Hanoi authorities plan to encourage the growth of water plants in the city's lakes to offset chronic pollution.

The biological approach to purifying the capital's lakes has received a positive response from the municipal People's Committee, said Professor Duong Duc Tien, director of the Biology Technology for Life Centre.

Tien and his team plan to build organic filter houses on the sides of the city's lakes. The proposal will be submitted to city leaders by the end of the year.

Meanwhile, bamboo rafts have been tested on a number of Hanoi 's most polluted lakes, such as Thanh Cong, Giam and Thien Quang, as a cost-effective alternative to expensive chemicals.

Mai Dinh Yen, a biology professor at Hanoi National University , said official attitudes to lake pollution have changed.

"The acceptance of the idea in itself demonstrates local leaders' awareness of the problem and how best to tackle it.

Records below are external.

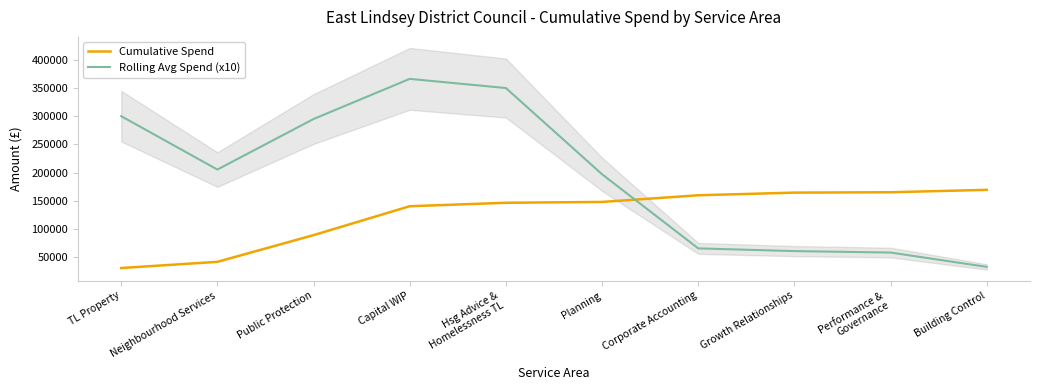

What is the difference between the highest and lowest values at Hsg Advice &
Homelessness TL?

204258.2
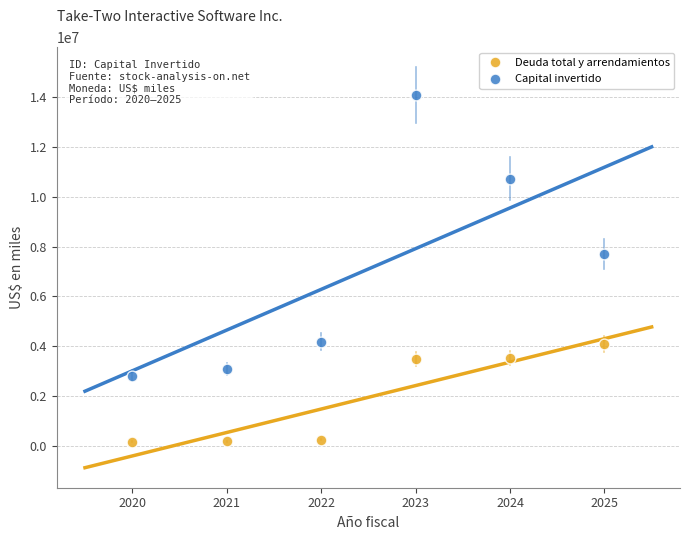

Which series has the widest spread of Y values?

Capital invertido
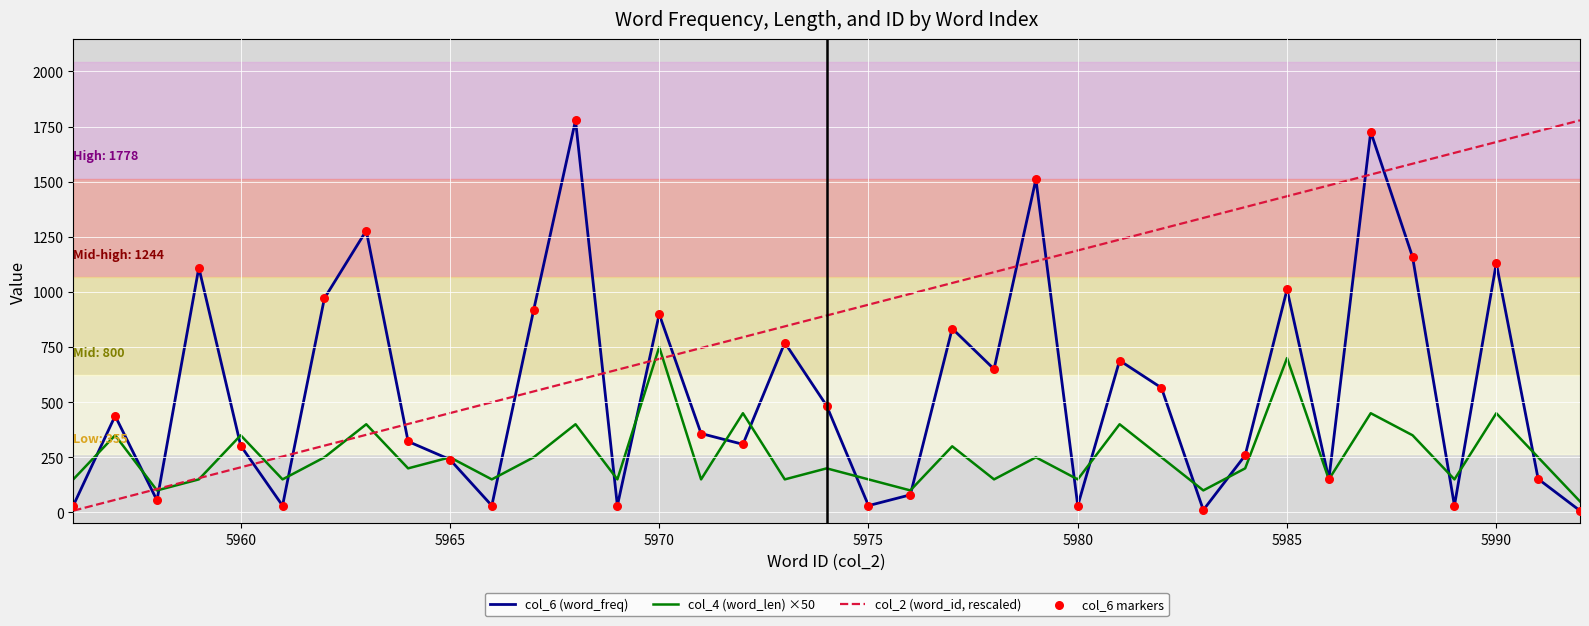

True or false: col_2 (word_id, rescaled) and col_6 (word_freq) intersect in this chart.

True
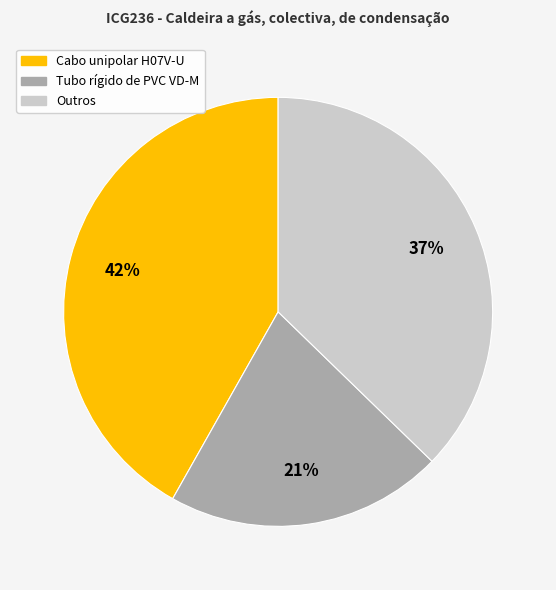

Is there any slice that represents more than half of the pie?

No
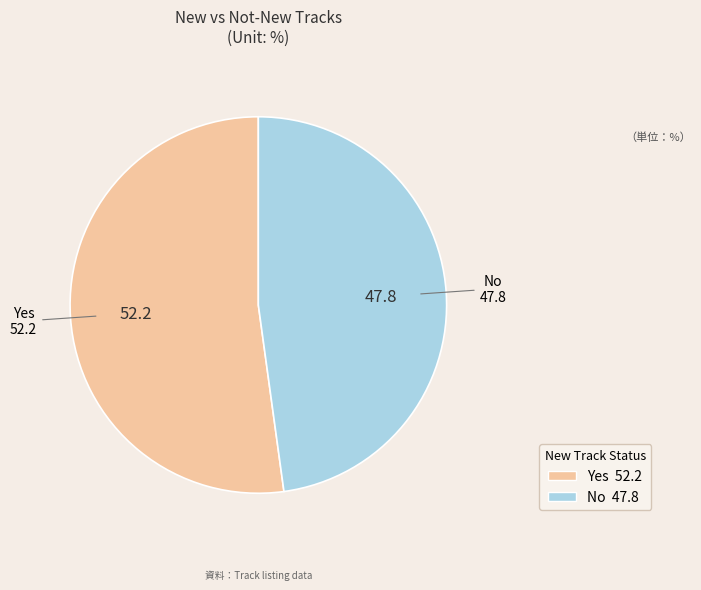

The Yes slice represents 37% of the pie. True or false?

False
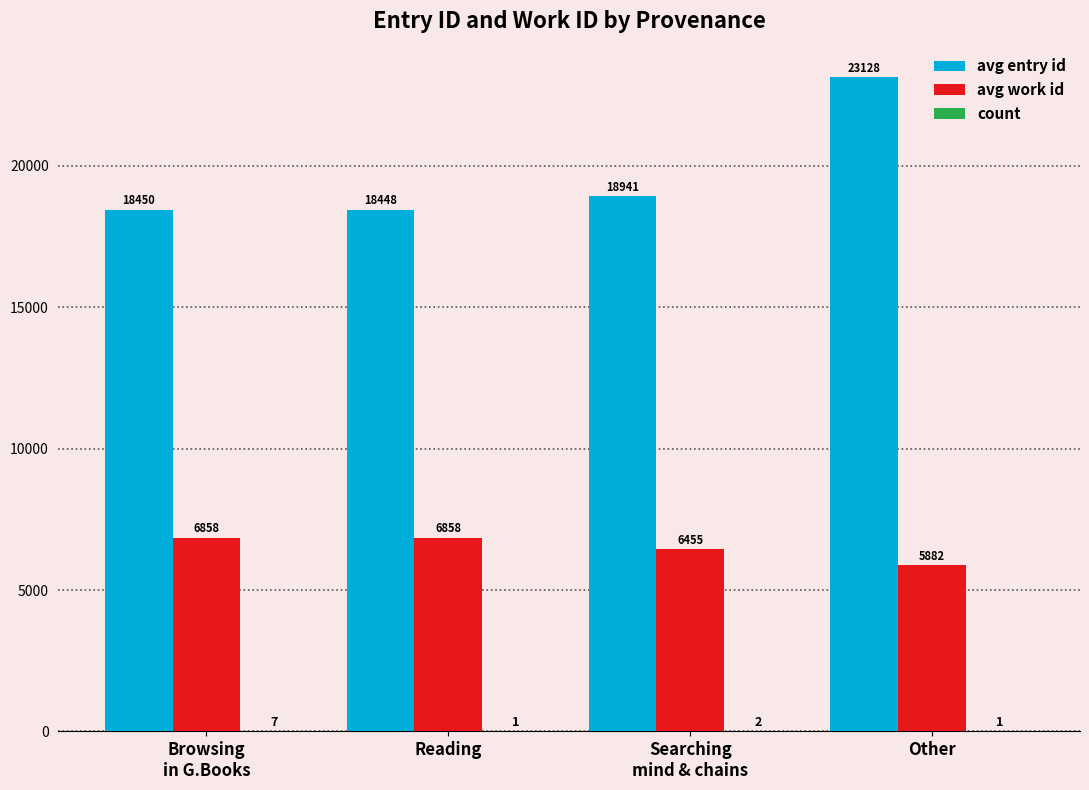

Which series has the widest spread of values?

avg entry id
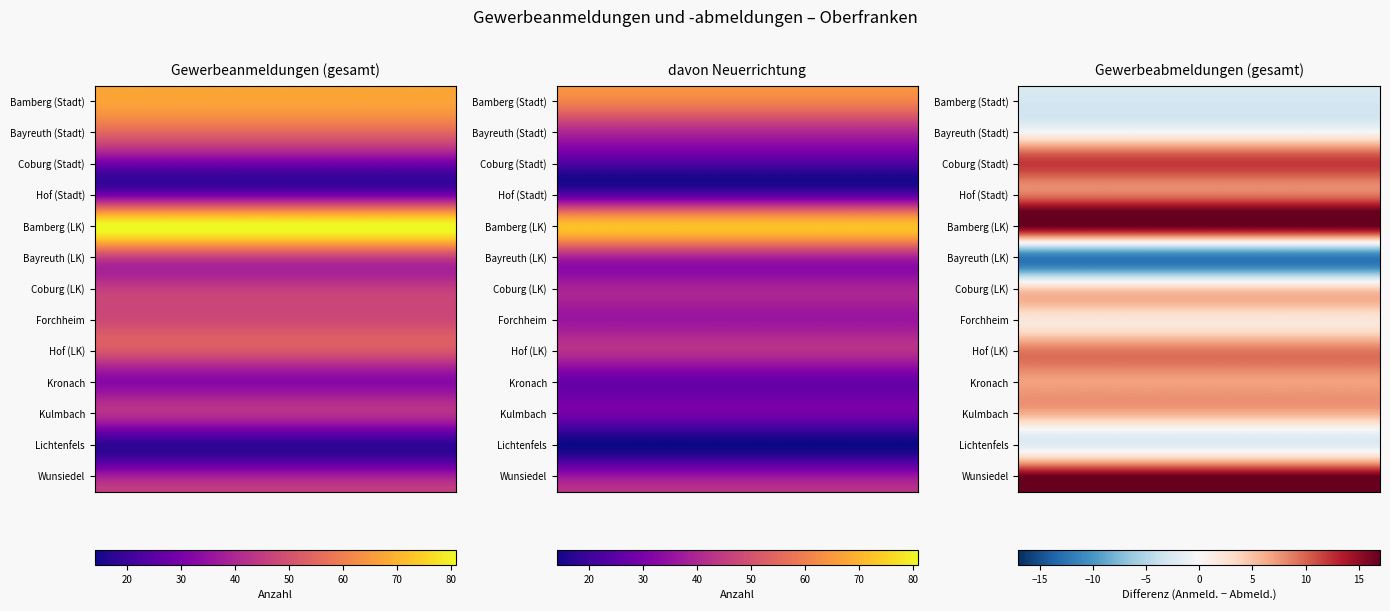

Which has a higher value, 6 or 1?

1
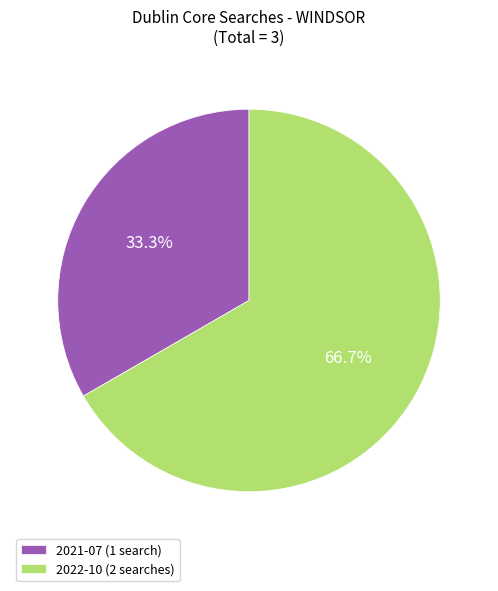

Between 2022-10 (2 searches) and 2021-07 (1 search), which is larger?

2022-10 (2 searches)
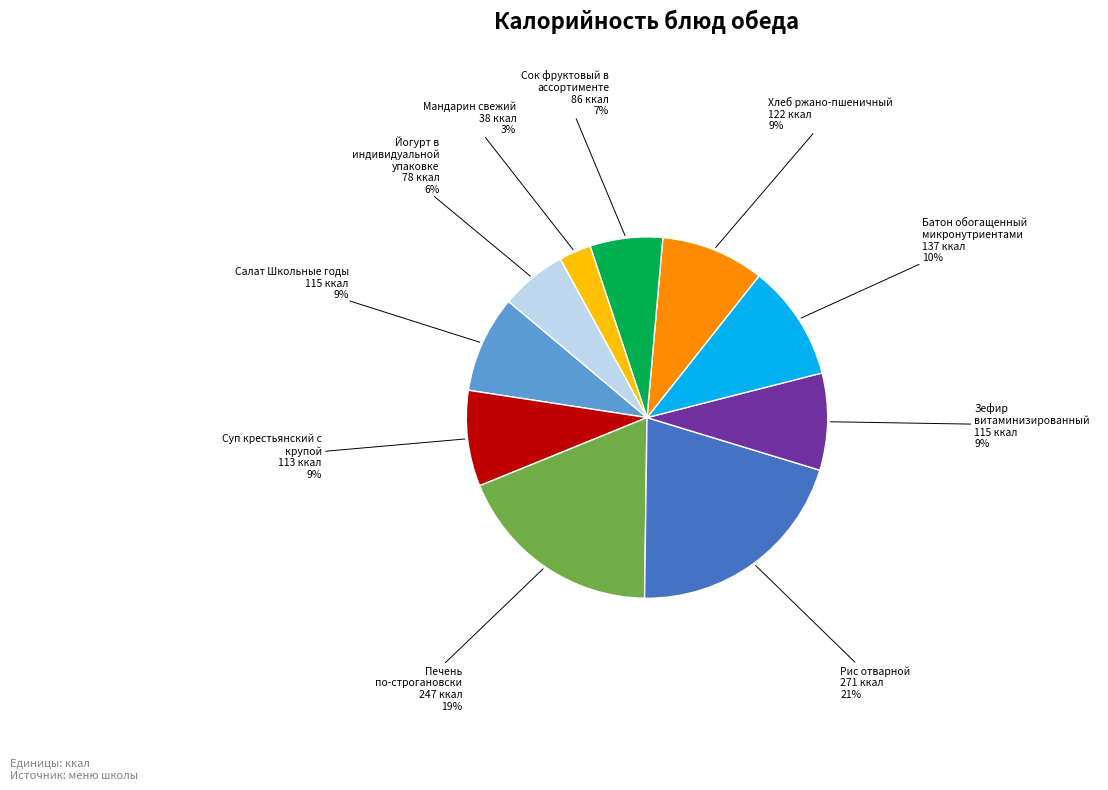

Which slice is the largest?

Рис отварной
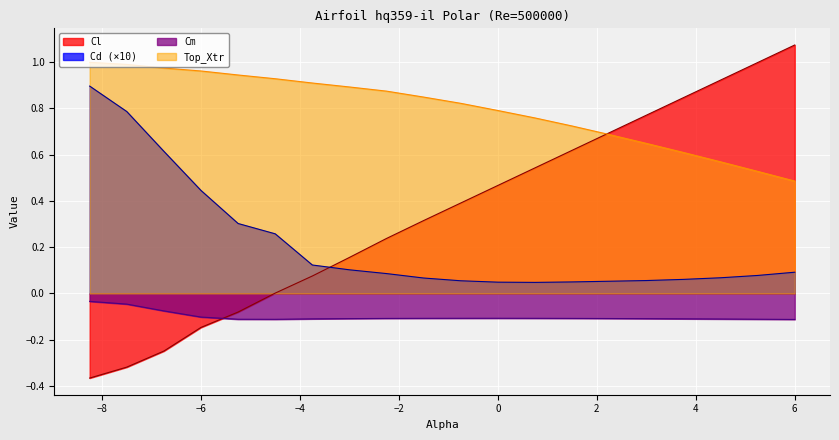

What is the label of the 5th point from the right?

3.0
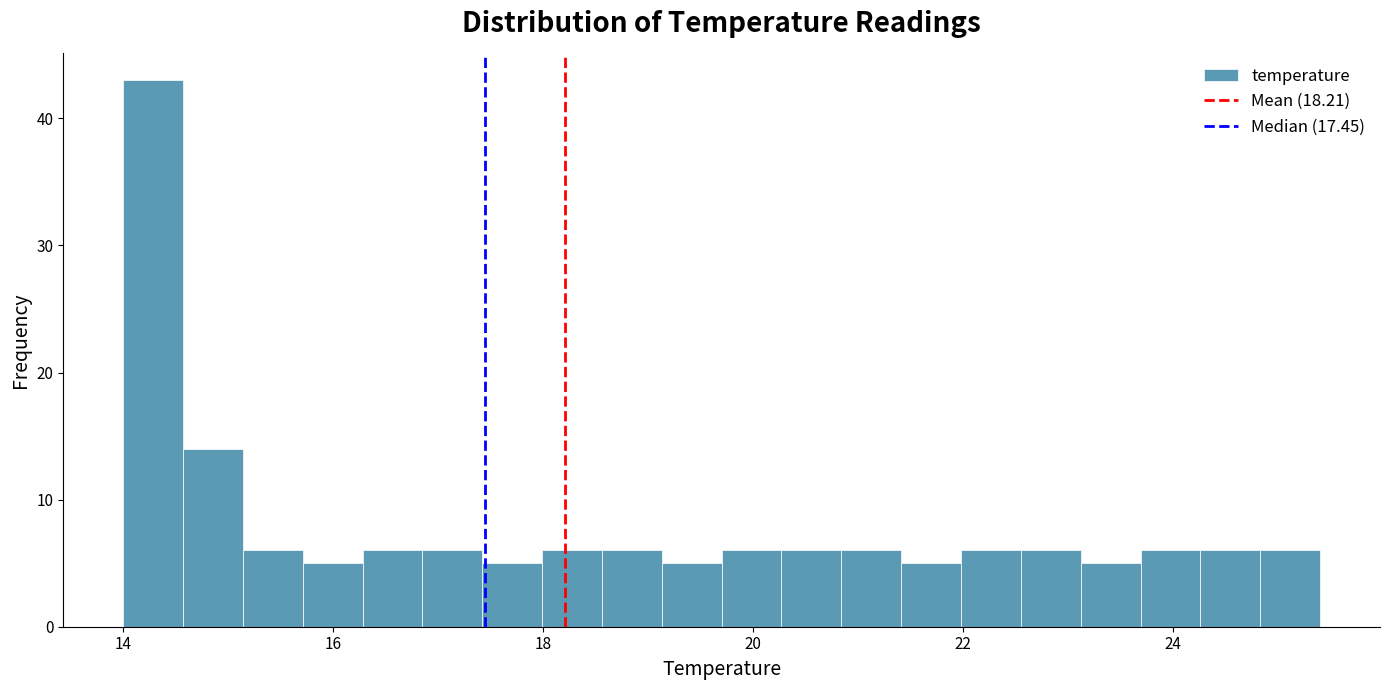

Read against the x-axis, roughly where is the centre of the tallest bar?

14.2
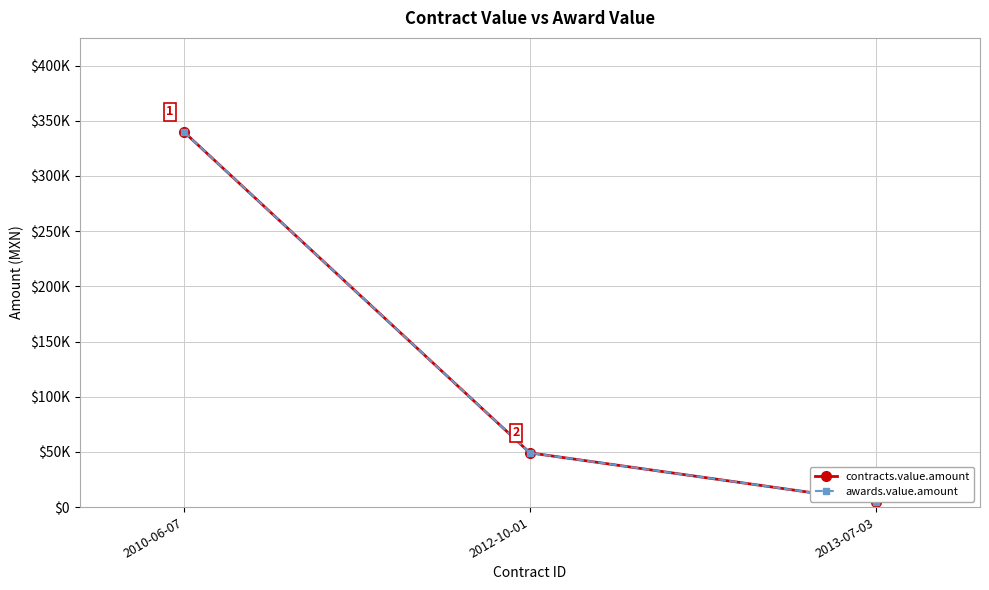

List the series in order of their peak value, lowest first.

contracts.value.amount, awards.value.amount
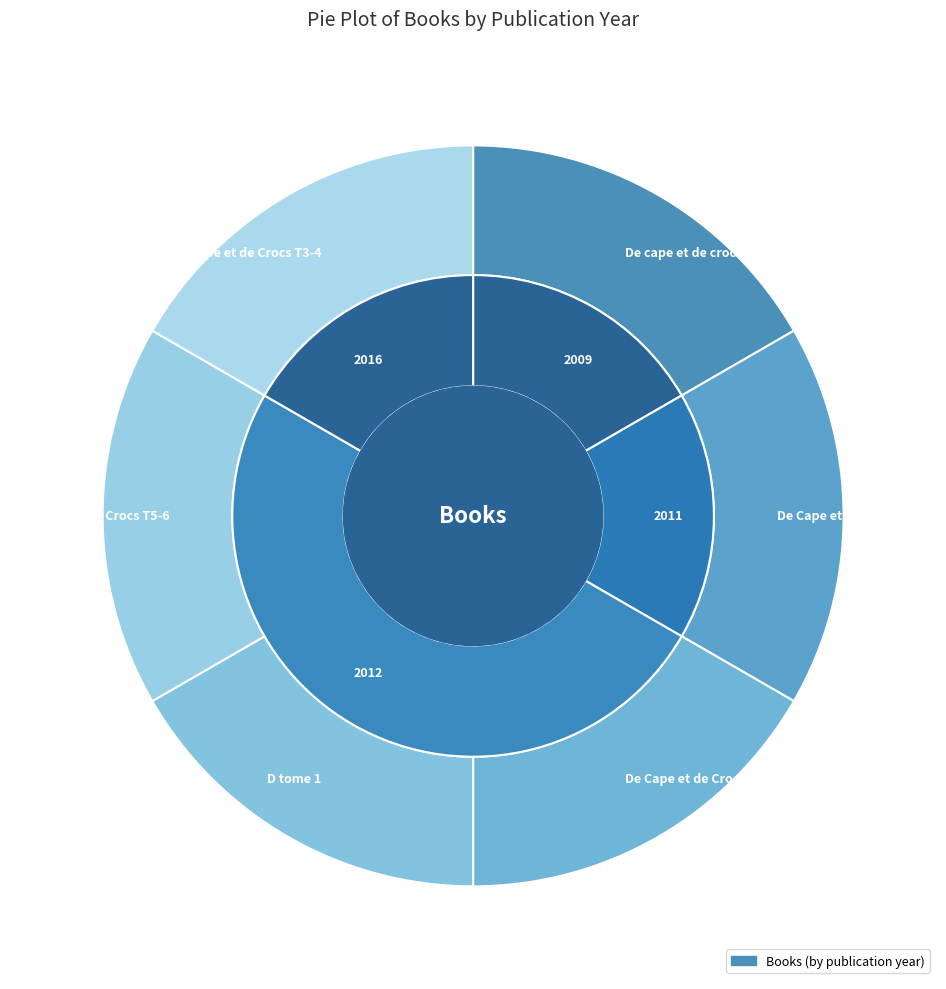

To the nearest percent, what percentage of the pie is 837?

17%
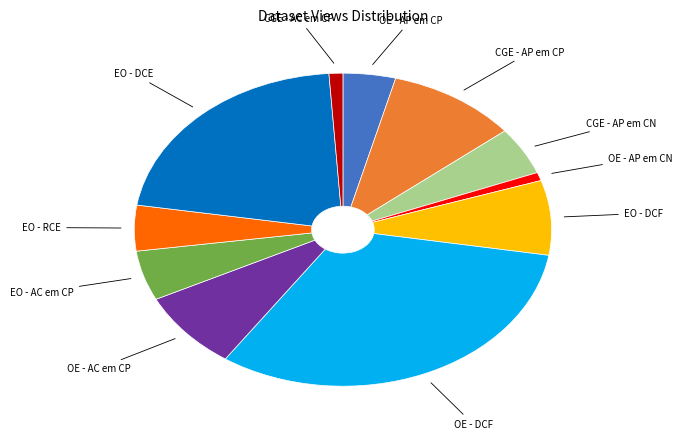

Is there a majority slice in this chart?

No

People used to think water plants tarnished the appearance of lakes," Yen said.

Aquatic plants such as reeds, hyacinth, evergreens and lettuce have very large roots, which can absorb organic substances and heavy metals dissolved in the water, Tien said.

Yen said the organic approach to tackling water pollution has been used throughout the world since the 1970s.

"That goes for developed countries such as Japan and Germany ," he said.

Dr Tang Thi Chinh, head of the Environment Micro-organism Department at the Environment Technology Institute, also supported the use of aquatic plants to purify the city's lakes.

She said most of the lakes in Hanoi and across the country were polluted by an excessive amounts of nitrates and phosphorus, which plants require to grow.

She also said the organic approach is also far cheaper than using expensive chemicals.

"Aquatic plants are in general very cheap. Some of them are wild and very popular in the countryside where water is polluted," Yen said.

"The Government can only afford to chemically treat two or three lakes. That money could be far more effectively spent on the biological method," Tien said.

He said it costs 2,500 VND to purify 1 cubic metre of lake water using a chemical formula developed by Hanoi scientists. It would therefore cost 250 million VND (12,500 USD) to purify a relatively small 100,000 cubic metre lake.

Both Tien and Yen also said that chemical treatment could harm biological ecosystems, as could dredge.

However, experts warn that aquatic plants, such as hyacinth, needed to be closely monitored so that they didn't overwhelm a lake and cut off sunlight to other water plants.

Yen also said that different plants were better suited to combating certain types of pollution.

"There's an urgent need for more scientific research on this," he said.

They also said that public awareness about the need to keep the city's lakes clean needed to be improved.

"If people throw litter or discharge sewage into lakes, there's no way to keep the water free of pollution," said Le Ha Vinh, a member of a residential association in Dong Da district's Nguyen Phuc Lai street, close to Hoang Cau Lake.

Some 95 percent of the 120 lakes in central Hanoi are polluted, according to the Centre for Environment and Community Research.

Most of the lakes have a BOD5 (Five-day Biochemical Oxygen Demand) rating higher than the 15 milligrams per litre – the maximum considered safe.

Van Chuong, Giam, Linh Quang, Ngoc Khanh and Truc Bach have a BOD5 rating of 40-50 miligrammes per litre, due primarily to untreated sewage./.